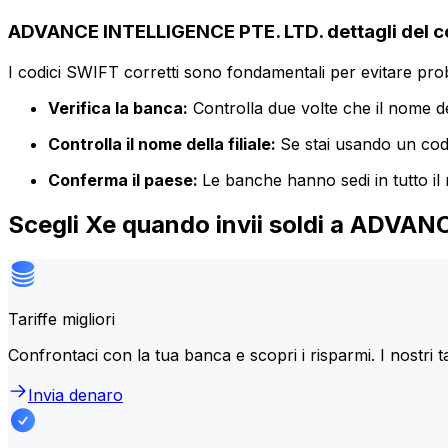
ADVANCE INTELLIGENCE PTE. LTD. dettagli del c
I codici SWIFT corretti sono fondamentali per evitare proble
Verifica la banca:
Controlla due volte che il nome de
Controlla il nome della filiale:
Se stai usando un codic
Conferma il paese:
Le banche hanno sedi in tutto il
Scegli Xe quando invii soldi a ADVA
Tariffe migliori
Confrontaci con la tua banca e scopri i risparmi. I nostri t
Invia denaro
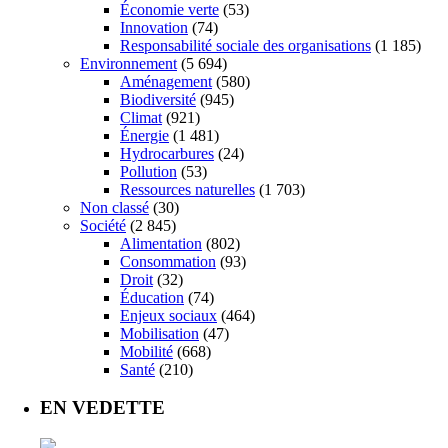
Économie verte
(53)
Innovation
(74)
Responsabilité sociale des organisations
(1 185)
Environnement
(5 694)
Aménagement
(580)
Biodiversité
(945)
Climat
(921)
Énergie
(1 481)
Hydrocarbures
(24)
Pollution
(53)
Ressources naturelles
(1 703)
Non classé
(30)
Société
(2 845)
Alimentation
(802)
Consommation
(93)
Droit
(32)
Éducation
(74)
Enjeux sociaux
(464)
Mobilisation
(47)
Mobilité
(668)
Santé
(210)
EN VEDETTE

JOB >> Reproduce the listing with "Innovation" replaced by "Recherche" and every other line left as is. Omit the pictures from the output.

THE ANSWER >>
ADVANCE INTELLIGENCE PTE. LTD. dettagli del c
I codici SWIFT corretti sono fondamentali per evitare proble
Verifica la banca:
Controlla due volte che il nome de
Controlla il nome della filiale:
Se stai usando un codic
Conferma il paese:
Le banche hanno sedi in tutto il
Scegli Xe quando invii soldi a ADVA
Tariffe migliori
Confrontaci con la tua banca e scopri i risparmi. I nostri t
Invia denaro
Économie verte
(53)
Recherche
(74)
Responsabilité sociale des organisations
(1 185)
Environnement
(5 694)
Aménagement
(580)
Biodiversité
(945)
Climat
(921)
Énergie
(1 481)
Hydrocarbures
(24)
Pollution
(53)
Ressources naturelles
(1 703)
Non classé
(30)
Société
(2 845)
Alimentation
(802)
Consommation
(93)
Droit
(32)
Éducation
(74)
Enjeux sociaux
(464)
Mobilisation
(47)
Mobilité
(668)
Santé
(210)
EN VEDETTE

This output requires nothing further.